■ Problems to solve:
A. Below the travel forum thread, list every excursion Seb Murby hopes to go on during the trip.
B. Rewrite the travel forum thread from "Post by Seb" to "a day trip?", replacing "mastercard" with "debit card".

■ Passage for review:
☆ ☆ ☆

Chill out Seb. I'm sure that you will both have a wonderful time.

As for worries about crime, I wonder if people from T&T are being warned not to vist London. Last year there were reported to be around 40,000 street robberies.

I know where I have felt safest.


Seb Murby

Post by Seb Murby » Tue Mar 27, 2007 9:31 pm

Ok thanks for all ur advice and reasurrance so far. The other thing we need too know about is how much money shuld we be looking too bring? How much is too much lol! I was thinking sumwhere in the region of 1500 tobago dollars too bring in and then if we run out i was hoping too use my mastercard too withdraw more money. Are there cashmachines on the island? And do resturants etc take cards or not? We were hoping for sum excursions while we're there aswell such as diving, boat trips and walking in the rainforest, im assuming using a card for these trips is just silly so what sorta money shuld we aim too take out with us on a day trip?

☆ ☆ ☆

■ Dataset extract:

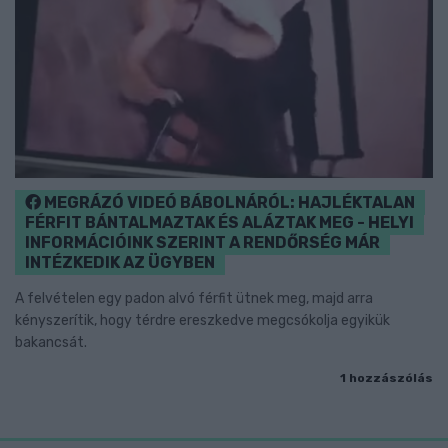
MEGRÁZÓ VIDEÓ BÁBOLNÁRÓL: HAJLÉKTALAN
FÉRFIT BÁNTALMAZTAK ÉS ALÁZTAK MEG - HELYI
INFORMÁCIÓINK SZERINT A RENDŐRSÉG MÁR
INTÉZKEDIK AZ ÜGYBEN
A felvételen egy padon alvó férfit ütnek meg, majd arra
kényszerítik, hogy térdre ereszkedve megcsókolja egyikük
bakancsát.
1 hozzászólás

☆ ☆ ☆

■ Answers per task:
A.
- Diving
- Boat trips
- Walking in the rainforest

B.
Post by Seb Murby » Tue Mar 27, 2007 9:31 pm

Ok thanks for all ur advice and reasurrance so far. The other thing we need too know about is how much money shuld we be looking too bring? How much is too much lol! I was thinking sumwhere in the region of 1500 tobago dollars too bring in and then if we run out i was hoping too use my debit card too withdraw more money. Are there cashmachines on the island? And do resturants etc take cards or not? We were hoping for sum excursions while we're there aswell such as diving, boat trips and walking in the rainforest, im assuming using a card for these trips is just silly so what sorta money shuld we aim too take out with us on a day trip?